» Problem A
From the differential equation solution, print the part that opens with the words containing "Given differential equation" and closes with "the auxiliary equation.".
» Problem B
In the differential equation solution, restate the paragraph beginning "Therefore, the general solution is" in fewer words.
» Problem C
In the differential equation solution, what roots does the auxiliary equation have?
--- START Text section ---
Given differential equation is $\mathrm{y}\text{'}\text{'}-8\mathrm{y}\text{'}+7\mathrm{y}=0$

Let   $\mathrm{y}={\mathrm{e}}^{\mathrm{rt}}$

Therefore,

$$\begin{gathered} \mathrm{y}\text{'}\left(\mathrm{t}\right)=\mathrm{r}{\mathrm{e}}^{\mathrm{rt}} \\ \mathrm{y}\text{'}\text{'}\left(\mathrm{t}\right)={\mathrm{r}}^2{\mathrm{e}}^{\mathrm{rt}} \end{gathered}$$

Then the auxiliary equation is  ${\mathrm{r}}^2-8\mathrm{r}+7=0.$

Now find the roots of the auxiliary equation.

$$\begin{gathered} \mathbf{ }\mathbf{ }\mathbf{ }\mathbf{ }\mathbf{ }\mathbf{ }\mathbf{ }\mathbf{ }\mathbf{ }\mathbf{ }\mathbf{ }{\mathbf{r}}^2\mathbf{-}\mathbf{8}\mathbf{r}\mathbf{+}\mathbf{7}\mathbf{=}\mathbf{0} \\ {\mathbf{r}}^2\mathbf{-}\mathbf{r}\mathbf{-}\mathbf{7}\mathbf{r}\mathbf{+}\mathbf{7}\mathbf{=}\mathbf{0} \\ \mathbf{r}\mathbf{(}\mathbf{r}\mathbf{-}\mathbf{1}\mathbf{)}\mathbf{-}\mathbf{7}\mathbf{(}\mathbf{r}\mathbf{-}\mathbf{7}\mathbf{)}\mathbf{=}\mathbf{0} \\ \mathbf{(}\mathbf{r}\mathbf{-}\mathbf{1}\mathbf{)}\mathbf{(}\mathbf{r}\mathbf{-}\mathbf{7}\mathbf{)}\mathbf{=}\mathbf{0} \end{gathered}$$

                              $\mathbf{r}\mathbf{=}\mathbf{1}\mathbf{,}\mathbf{r}\mathbf{=}\mathbf{7}$

Therefore, the general solution is $\mathrm{y}\left(\mathrm{t}\right)={\mathrm{c}}_1{\mathrm{e}}^{\mathrm{t}}+{\mathrm{c}}_2{\mathrm{e}}^{7\mathrm{t}}$
--- END Text section ---
--- START Entries shown ---
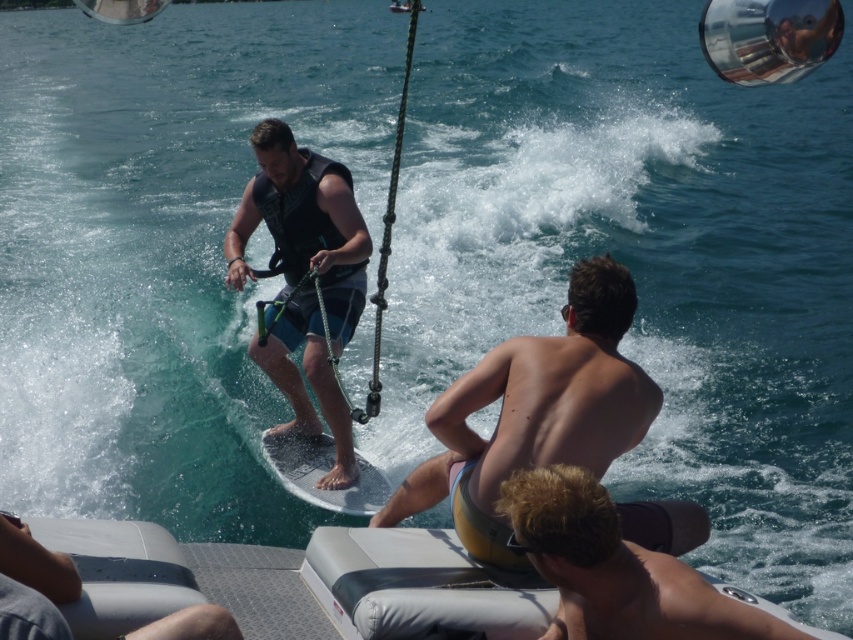
You are a photographer trying to capture a clear shot of both the smooth skin torso at center and the blonde hair at lower right. Based on their positions, which one is closer to the camera?

The smooth skin torso at center is closer to the camera because the blonde hair at lower right is behind it.

Based on the photo, you are a photographer trying to capture a clear shot of the dark blue fabric life vest at center and the blonde hair at lower right. Which object should you zoom in on to ensure both are in focus without changing the camera position?

The dark blue fabric life vest at center is bigger than blonde hair at lower right, so you should zoom in on the dark blue fabric life vest at center to ensure both are in focus.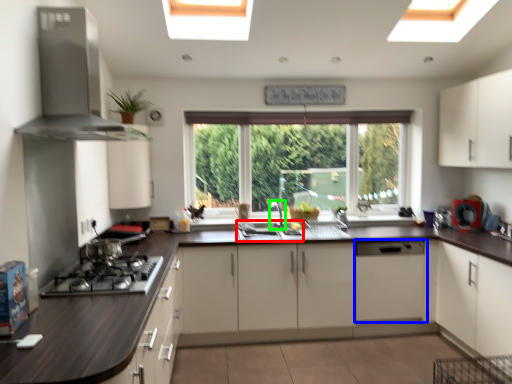
Question: Which object is positioned closest to sink (highlighted by a red box)? Select from cabinetry (highlighted by a blue box) and faucet (highlighted by a green box).

Choices:
 (A) cabinetry
 (B) faucet

Answer: (B)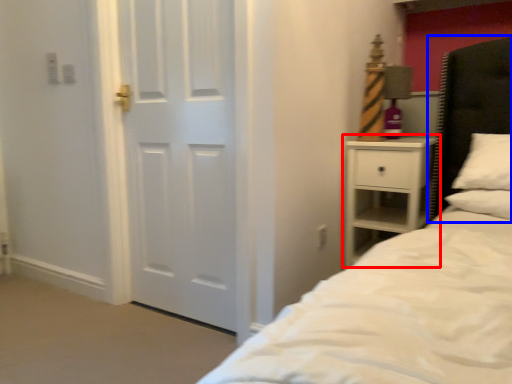
Question: Which object appears closest to the camera in this image, nightstand (highlighted by a red box) or headboard (highlighted by a blue box)?

Choices:
 (A) nightstand
 (B) headboard

Answer: (B)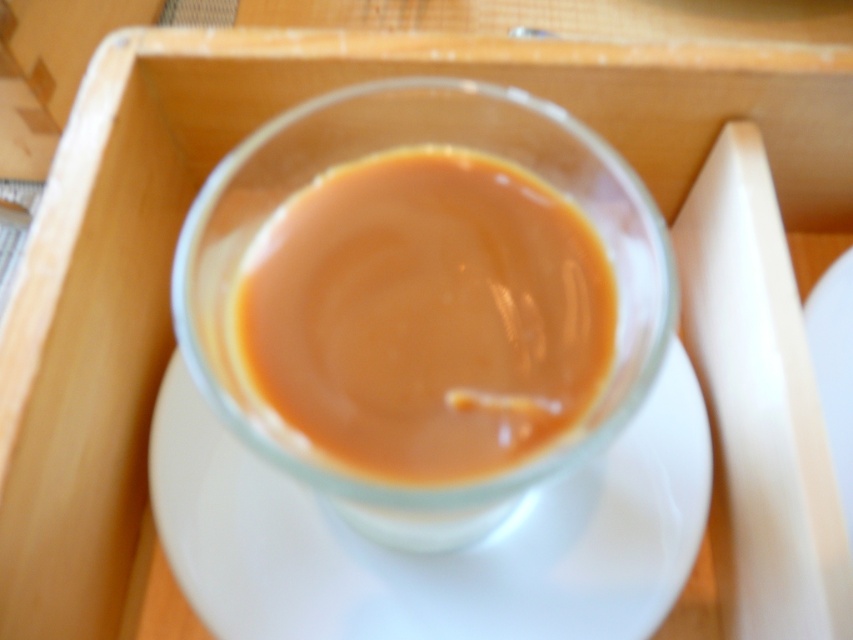
You are holding a smartphone and want to take a photo of the translucent glass cup at center. The cup is located at point (427, 316). If your phone camera has a field of view that can capture a 0.5x0.5 area centered at point 0.5, 0.5, will the cup be fully visible in the photo?

The translucent glass cup at center is located at point (427, 316), which is within the 0.5x0.5 area centered at 0.5, 0.5. Therefore, the cup will be fully visible in the photo.

You are setting up a small table for a tea ceremony. You have a translucent glass cup at center and a white ceramic saucer at center. Which object should you place first on the table to ensure the cup fits properly?

Since the translucent glass cup at center is smaller than the white ceramic saucer at center, you should place the white ceramic saucer at center first to ensure it can hold the cup properly.

You are holding a smartphone and want to take a photo of the translucent glass cup at center and the white ceramic saucer at center. Which object will appear larger in the photo?

The translucent glass cup at center will appear larger in the photo because it is closer to the viewer than the white ceramic saucer at center.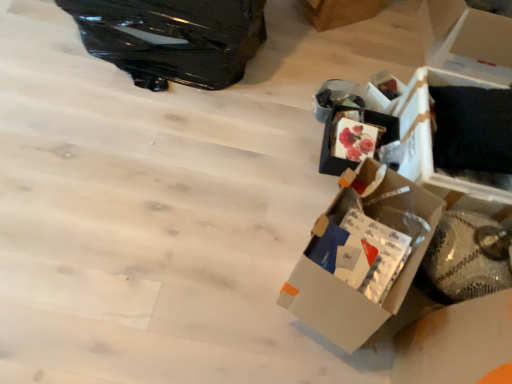
What do you see at coordinates (432, 150) in the screenshot? The width and height of the screenshot is (512, 384). I see `black cardboard box at right, arranged as the 2th storage box when viewed from the back` at bounding box center [432, 150].

In order to face white cardboard box at upper right, arranged as the second storage box when viewed from the front, should I rotate leftwards or rightwards?

To align with it, rotate right about 17.444°.

Where is `white cardboard box at center-right`? The image size is (512, 384). white cardboard box at center-right is located at coordinates (362, 255).

The width and height of the screenshot is (512, 384). In order to click on white cardboard box at upper right, placed as the second cardboard box when sorted from left to right in this screenshot , I will do `click(467, 40)`.

The width and height of the screenshot is (512, 384). Find the location of `glossy black suitcase at upper left`. glossy black suitcase at upper left is located at coordinates (172, 38).

Is point (443, 62) farther from camera compared to point (370, 257)?

Yes, point (443, 62) is farther from viewer.

Is white cardboard box at upper right, placed as the second cardboard box when sorted from left to right, smaller than white cardboard box at center-right?

No, white cardboard box at upper right, placed as the second cardboard box when sorted from left to right, is not smaller than white cardboard box at center-right.

From the picture: Is white cardboard box at upper right, placed as the second cardboard box when sorted from left to right, oriented away from white cardboard box at center-right?

No, white cardboard box at upper right, placed as the second cardboard box when sorted from left to right,'s orientation is not away from white cardboard box at center-right.

From a real-world perspective, is white cardboard box at upper right, the first cardboard box when ordered from right to left, on top of white cardboard box at center-right?

Yes, from a real-world perspective, white cardboard box at upper right, the first cardboard box when ordered from right to left, is above white cardboard box at center-right.

Does glossy black suitcase at upper left have a lesser width compared to white cardboard box at upper right, placed as the second cardboard box when sorted from right to left?

In fact, glossy black suitcase at upper left might be wider than white cardboard box at upper right, placed as the second cardboard box when sorted from right to left.

From the image's perspective, which one is positioned lower, glossy black suitcase at upper left or white cardboard box at upper right, which is the first cardboard box from left to right?

glossy black suitcase at upper left is shown below in the image.

Does glossy black suitcase at upper left have a greater height compared to white cardboard box at upper right, placed as the second cardboard box when sorted from right to left?

Indeed, glossy black suitcase at upper left has a greater height compared to white cardboard box at upper right, placed as the second cardboard box when sorted from right to left.

Is glossy black suitcase at upper left to the right of white cardboard box at upper right, which is the first cardboard box from left to right, from the viewer's perspective?

In fact, glossy black suitcase at upper left is to the left of white cardboard box at upper right, which is the first cardboard box from left to right.

Does glossy black suitcase at upper left have a lesser width compared to white cardboard box at upper right, placed as the second cardboard box when sorted from left to right?

Incorrect, the width of glossy black suitcase at upper left is not less than that of white cardboard box at upper right, placed as the second cardboard box when sorted from left to right.

Is glossy black suitcase at upper left oriented towards white cardboard box at upper right, the first cardboard box when ordered from right to left?

No, glossy black suitcase at upper left is not oriented towards white cardboard box at upper right, the first cardboard box when ordered from right to left.

From a real-world perspective, is glossy black suitcase at upper left physically above white cardboard box at upper right, the first cardboard box when ordered from right to left?

Yes, from a real-world perspective, glossy black suitcase at upper left is above white cardboard box at upper right, the first cardboard box when ordered from right to left.

Do you think glossy black suitcase at upper left is within white cardboard box at upper right, placed as the second cardboard box when sorted from left to right, or outside of it?

glossy black suitcase at upper left is outside white cardboard box at upper right, placed as the second cardboard box when sorted from left to right.

Which object is more forward, white cardboard box at upper right, arranged as the 1th storage box when viewed from the back, or white cardboard box at upper right, the first cardboard box when ordered from right to left?

white cardboard box at upper right, the first cardboard box when ordered from right to left, is closer to the camera.

Does white cardboard box at upper right, arranged as the second storage box when viewed from the front, touch white cardboard box at upper right, the first cardboard box when ordered from right to left?

white cardboard box at upper right, arranged as the second storage box when viewed from the front, and white cardboard box at upper right, the first cardboard box when ordered from right to left, are clearly separated.

In the scene shown: Which object is further away from the camera, white cardboard box at center-right or white cardboard box at upper right, placed as the second cardboard box when sorted from right to left?

Positioned behind is white cardboard box at upper right, placed as the second cardboard box when sorted from right to left.

In the scene shown: Which of these two, white cardboard box at center-right or white cardboard box at upper right, placed as the second cardboard box when sorted from right to left, is bigger?

white cardboard box at center-right.

Measure the distance from white cardboard box at center-right to white cardboard box at upper right, placed as the second cardboard box when sorted from right to left.

1.34 meters.

Is there a large distance between white cardboard box at center-right and white cardboard box at upper right, which is the first cardboard box from left to right?

That's right, there is a large distance between white cardboard box at center-right and white cardboard box at upper right, which is the first cardboard box from left to right.

Considering the relative sizes of glossy black suitcase at upper left and black cardboard box at right, placed as the 1th storage box when sorted from front to back, in the image provided, is glossy black suitcase at upper left taller than black cardboard box at right, placed as the 1th storage box when sorted from front to back,?

Indeed, glossy black suitcase at upper left has a greater height compared to black cardboard box at right, placed as the 1th storage box when sorted from front to back.

Where is `storage box lying in front of the glossy black suitcase at upper left`? This screenshot has width=512, height=384. storage box lying in front of the glossy black suitcase at upper left is located at coordinates (432, 150).

Which object is positioned more to the left, glossy black suitcase at upper left or black cardboard box at right, arranged as the 2th storage box when viewed from the back?

Positioned to the left is glossy black suitcase at upper left.

Is black cardboard box at right, placed as the 1th storage box when sorted from front to back, further to the viewer compared to white cardboard box at upper right, placed as the second cardboard box when sorted from right to left?

No, black cardboard box at right, placed as the 1th storage box when sorted from front to back, is in front of white cardboard box at upper right, placed as the second cardboard box when sorted from right to left.

Is black cardboard box at right, placed as the 1th storage box when sorted from front to back, oriented away from white cardboard box at upper right, placed as the second cardboard box when sorted from right to left?

black cardboard box at right, placed as the 1th storage box when sorted from front to back, does not have its back to white cardboard box at upper right, placed as the second cardboard box when sorted from right to left.

Which point is more distant from viewer, (465, 208) or (361, 8)?

The point (361, 8) is farther.

You are a GUI agent. You are given a task and a screenshot of the screen. Output one action in this format:
    pyautogui.click(x=<x>, y=<y>)
    Task: Click on the box on the left of the white cardboard box at upper right, placed as the second cardboard box when sorted from left to right
    
    Given the screenshot: What is the action you would take?
    pyautogui.click(x=362, y=255)

I want to click on the 1st cardboard box to the right of the glossy black suitcase at upper left, starting your count from the anchor, so click(x=339, y=12).

Estimate the real-world distances between objects in this image. Which object is further from white cardboard box at upper right, which is the first cardboard box from left to right, white cardboard box at upper right, arranged as the 1th storage box when viewed from the back, or white cardboard box at upper right, the first cardboard box when ordered from right to left?

white cardboard box at upper right, the first cardboard box when ordered from right to left, is positioned further to the anchor white cardboard box at upper right, which is the first cardboard box from left to right.

From the image, which object appears to be farther from white cardboard box at center-right, black cardboard box at right, arranged as the 2th storage box when viewed from the back, or glossy black suitcase at upper left?

glossy black suitcase at upper left is positioned further to the anchor white cardboard box at center-right.

Which object lies further to the anchor point white cardboard box at center-right, glossy black suitcase at upper left or white cardboard box at upper right, placed as the second cardboard box when sorted from right to left?

The object further to white cardboard box at center-right is white cardboard box at upper right, placed as the second cardboard box when sorted from right to left.

Consider the image. Which object lies nearer to the anchor point black cardboard box at right, arranged as the 2th storage box when viewed from the back, white cardboard box at upper right, placed as the second cardboard box when sorted from left to right, or glossy black suitcase at upper left?

white cardboard box at upper right, placed as the second cardboard box when sorted from left to right, lies closer to black cardboard box at right, arranged as the 2th storage box when viewed from the back, than the other object.

Looking at the image, which one is located closer to white cardboard box at upper right, which is the first cardboard box from left to right, white cardboard box at upper right, arranged as the second storage box when viewed from the front, or white cardboard box at center-right?

white cardboard box at upper right, arranged as the second storage box when viewed from the front.

Estimate the real-world distances between objects in this image. Which object is closer to black cardboard box at right, placed as the 1th storage box when sorted from front to back, white cardboard box at upper right, arranged as the second storage box when viewed from the front, or white cardboard box at upper right, placed as the second cardboard box when sorted from right to left?

white cardboard box at upper right, arranged as the second storage box when viewed from the front, is closer to black cardboard box at right, placed as the 1th storage box when sorted from front to back.

Based on the photo, which object lies nearer to the anchor point white cardboard box at center-right, black cardboard box at right, arranged as the 2th storage box when viewed from the back, or white cardboard box at upper right, placed as the second cardboard box when sorted from right to left?

black cardboard box at right, arranged as the 2th storage box when viewed from the back, is closer to white cardboard box at center-right.

Looking at the image, which one is located further to white cardboard box at upper right, arranged as the 1th storage box when viewed from the back, glossy black suitcase at upper left or white cardboard box at upper right, placed as the second cardboard box when sorted from right to left?

Among the two, glossy black suitcase at upper left is located further to white cardboard box at upper right, arranged as the 1th storage box when viewed from the back.

You are a GUI agent. You are given a task and a screenshot of the screen. Output one action in this format:
    pyautogui.click(x=<x>, y=<y>)
    Task: Click on the storage box that lies between white cardboard box at upper right, the first cardboard box when ordered from right to left, and black cardboard box at right, placed as the 1th storage box when sorted from front to back, from top to bottom
    This screenshot has height=384, width=512.
    Given the screenshot: What is the action you would take?
    pyautogui.click(x=383, y=92)

The width and height of the screenshot is (512, 384). In order to click on storage box between white cardboard box at upper right, which is the first cardboard box from left to right, and black cardboard box at right, arranged as the 2th storage box when viewed from the back, in the vertical direction in this screenshot , I will do `click(383, 92)`.

Identify the location of cardboard box between glossy black suitcase at upper left and white cardboard box at upper right, the first cardboard box when ordered from right to left, from left to right. Image resolution: width=512 pixels, height=384 pixels. (339, 12).

At what (x,y) coordinates should I click in order to perform the action: click on box between glossy black suitcase at upper left and black cardboard box at right, arranged as the 2th storage box when viewed from the back. Please return your answer as a coordinate pair (x, y). Image resolution: width=512 pixels, height=384 pixels. Looking at the image, I should click on (362, 255).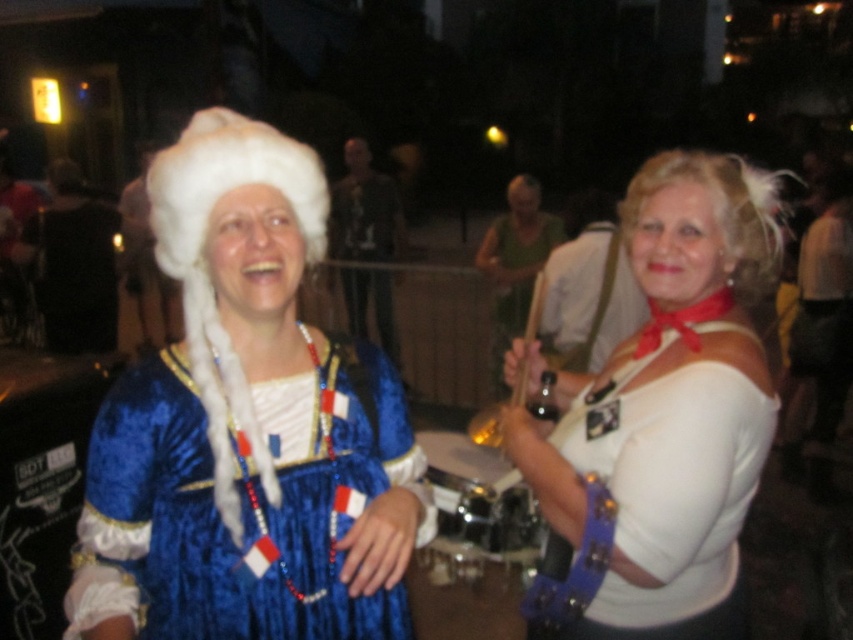
You are at a costume party and see two people. One is wearing a white fluffy wig at upper left and the other has a white matte shirt at center. Which person is positioned to the right of the other?

The white matte shirt at center is to the right of the white fluffy wig at upper left.

You are a photographer at the event and need to position the two subjects so that their main features are clearly visible. Given the white fluffy wig at upper left and the white matte shirt at center, which object should be placed closer to the camera to ensure it appears larger in the photo?

The white fluffy wig at upper left should be placed closer to the camera because objects closer to the camera appear larger, and since the white matte shirt at center is already taller than the white fluffy wig at upper left in the current image, moving the wig closer would make it appear larger relative to the shirt.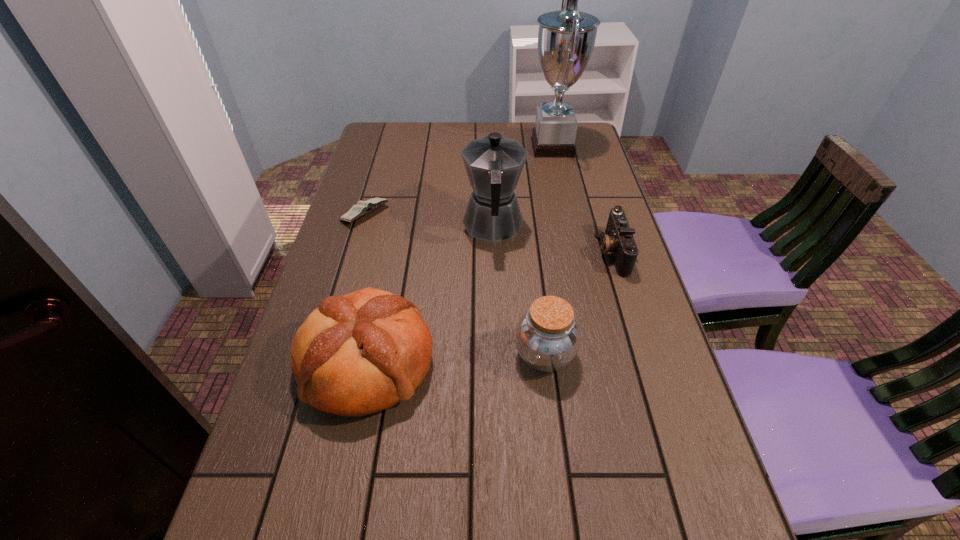
Find the location of a particular element. vacant space located 0.290m at the spout of the coffeepot is located at coordinates (491, 149).

At what (x,y) coordinates should I click in order to perform the action: click on free space located at the spout of the coffeepot. Please return your answer as a coordinate pair (x, y). The image size is (960, 540). Looking at the image, I should click on (492, 173).

Find the location of a particular element. This screenshot has width=960, height=540. vacant region located 0.380m at the spout of the coffeepot is located at coordinates (491, 136).

At what (x,y) coordinates should I click in order to perform the action: click on vacant space located 0.300m on the back of the bread. Please return your answer as a coordinate pair (x, y). The height and width of the screenshot is (540, 960). Looking at the image, I should click on (396, 228).

You are a GUI agent. You are given a task and a screenshot of the screen. Output one action in this format:
    pyautogui.click(x=<x>, y=<y>)
    Task: Click on the free space located 0.330m on the back of the jar
    This screenshot has width=960, height=540.
    Given the screenshot: What is the action you would take?
    pyautogui.click(x=530, y=234)

Locate an element on the screen. free space located on the front-facing side of the second shortest object is located at coordinates coord(564,252).

Find the location of a particular element. vacant space located 0.130m on the front-facing side of the second shortest object is located at coordinates (548, 252).

Locate an element on the screen. This screenshot has width=960, height=540. free space located 0.330m on the front-facing side of the second shortest object is located at coordinates (472, 252).

Identify the location of free space located on the back of the diary. coord(375,178).

Locate an element on the screen. object present at the far edge is located at coordinates (566, 38).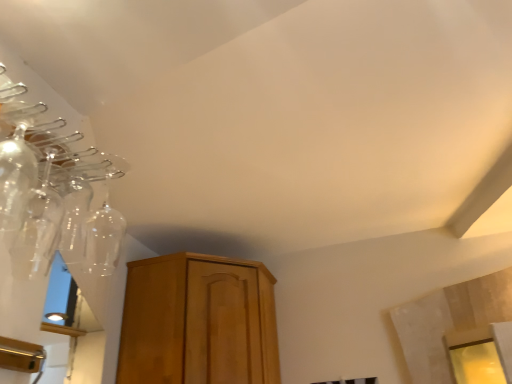
Question: Is transparent glass bottle at upper left, the 1th glass bottle when ordered from back to front, at the right side of transparent glass bottle at left, acting as the 1th glass bottle starting from the front?

Choices:
 (A) yes
 (B) no

Answer: (A)

Question: From the image's perspective, is transparent glass bottle at upper left, which is the 2th glass bottle in front-to-back order, on top of transparent glass bottle at left, marked as the second glass bottle in a back-to-front arrangement?

Choices:
 (A) yes
 (B) no

Answer: (B)

Question: Does transparent glass bottle at upper left, the 1th glass bottle when ordered from back to front, have a larger size compared to transparent glass bottle at left, marked as the second glass bottle in a back-to-front arrangement?

Choices:
 (A) no
 (B) yes

Answer: (B)

Question: Does transparent glass bottle at upper left, the 1th glass bottle when ordered from back to front, touch transparent glass bottle at left, acting as the 1th glass bottle starting from the front?

Choices:
 (A) yes
 (B) no

Answer: (A)

Question: Is transparent glass bottle at upper left, the 1th glass bottle when ordered from back to front, turned away from transparent glass bottle at left, marked as the second glass bottle in a back-to-front arrangement?

Choices:
 (A) no
 (B) yes

Answer: (A)

Question: Does transparent glass bottle at upper left, the 1th glass bottle when ordered from back to front, have a greater height compared to transparent glass bottle at left, marked as the second glass bottle in a back-to-front arrangement?

Choices:
 (A) no
 (B) yes

Answer: (B)

Question: From the image's perspective, is transparent glass bottle at left, acting as the 1th glass bottle starting from the front, located beneath transparent glass bottle at upper left, which is the 2th glass bottle in front-to-back order?

Choices:
 (A) no
 (B) yes

Answer: (A)

Question: Does transparent glass bottle at left, marked as the second glass bottle in a back-to-front arrangement, appear on the right side of transparent glass bottle at upper left, which is the 2th glass bottle in front-to-back order?

Choices:
 (A) no
 (B) yes

Answer: (A)

Question: From a real-world perspective, is transparent glass bottle at left, acting as the 1th glass bottle starting from the front, positioned under transparent glass bottle at upper left, the 1th glass bottle when ordered from back to front, based on gravity?

Choices:
 (A) no
 (B) yes

Answer: (B)

Question: Is transparent glass bottle at left, marked as the second glass bottle in a back-to-front arrangement, shorter than transparent glass bottle at upper left, which is the 2th glass bottle in front-to-back order?

Choices:
 (A) yes
 (B) no

Answer: (A)

Question: Would you say transparent glass bottle at upper left, which is the 2th glass bottle in front-to-back order, is part of transparent glass bottle at left, marked as the second glass bottle in a back-to-front arrangement,'s contents?

Choices:
 (A) no
 (B) yes

Answer: (A)

Question: Does transparent glass bottle at left, marked as the second glass bottle in a back-to-front arrangement, have a smaller size compared to transparent glass bottle at upper left, which is the 2th glass bottle in front-to-back order?

Choices:
 (A) yes
 (B) no

Answer: (A)

Question: Is transparent glass bottle at left, marked as the second glass bottle in a back-to-front arrangement, spatially inside transparent glass bottle at upper left, which is the 2th glass bottle in front-to-back order, or outside of it?

Choices:
 (A) inside
 (B) outside

Answer: (B)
--- END Entries shown ---
» Full solution A
Given differential equation is $\mathrm{y}\text{'}\text{'}-8\mathrm{y}\text{'}+7\mathrm{y}=0$

Let   $\mathrm{y}={\mathrm{e}}^{\mathrm{rt}}$

Therefore,

$$\begin{gathered} \mathrm{y}\text{'}\left(\mathrm{t}\right)=\mathrm{r}{\mathrm{e}}^{\mathrm{rt}} \\ \mathrm{y}\text{'}\text{'}\left(\mathrm{t}\right)={\mathrm{r}}^2{\mathrm{e}}^{\mathrm{rt}} \end{gathered}$$

Then the auxiliary equation is  ${\mathrm{r}}^2-8\mathrm{r}+7=0.$

Now find the roots of the auxiliary equation.

» Full solution B
General solution: y(t) = c₁eᵗ + c₂e⁷ᵗ.

» Full solution C
r = 1 and r = 7.